Stored entries =>
*-*-*

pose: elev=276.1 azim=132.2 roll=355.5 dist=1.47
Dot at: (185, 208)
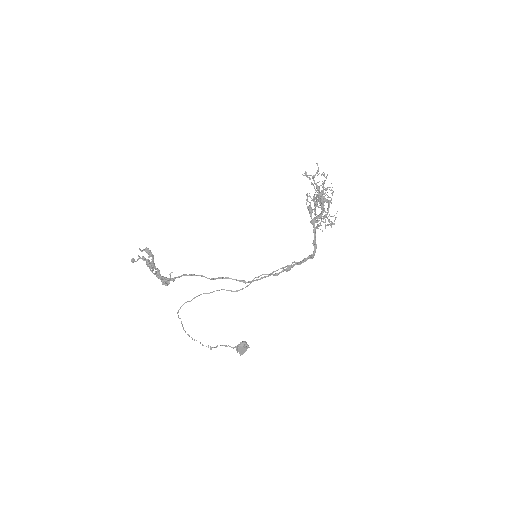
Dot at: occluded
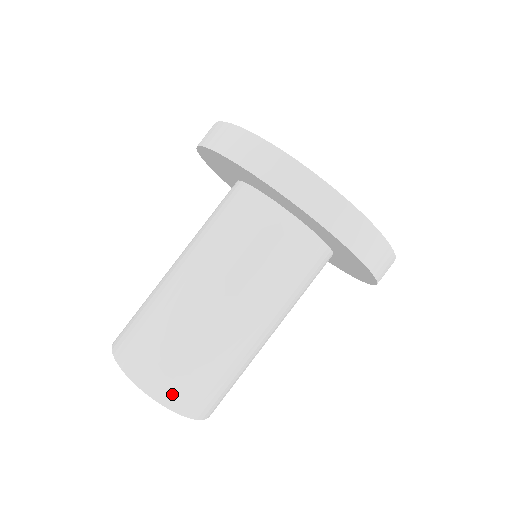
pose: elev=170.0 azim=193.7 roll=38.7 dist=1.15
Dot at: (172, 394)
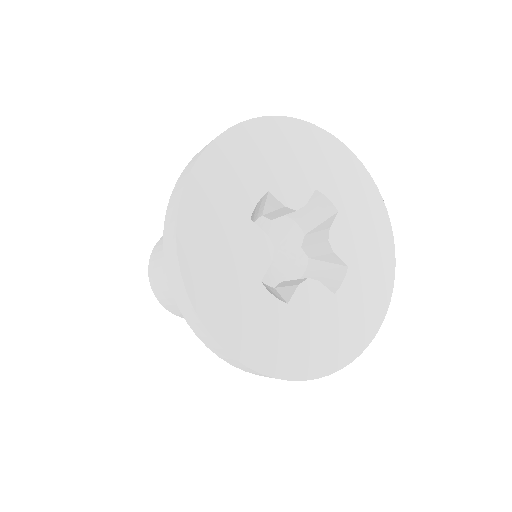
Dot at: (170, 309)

*-*-*

Exercise task => Retype every line of the records above without changing anything, and leave the pictures out of your answer.

Task result =>
pose: elev=276.1 azim=132.2 roll=355.5 dist=1.47
Dot at: (185, 208)
Dot at: occluded
pose: elev=170.0 azim=193.7 roll=38.7 dist=1.15
Dot at: (172, 394)
Dot at: (170, 309)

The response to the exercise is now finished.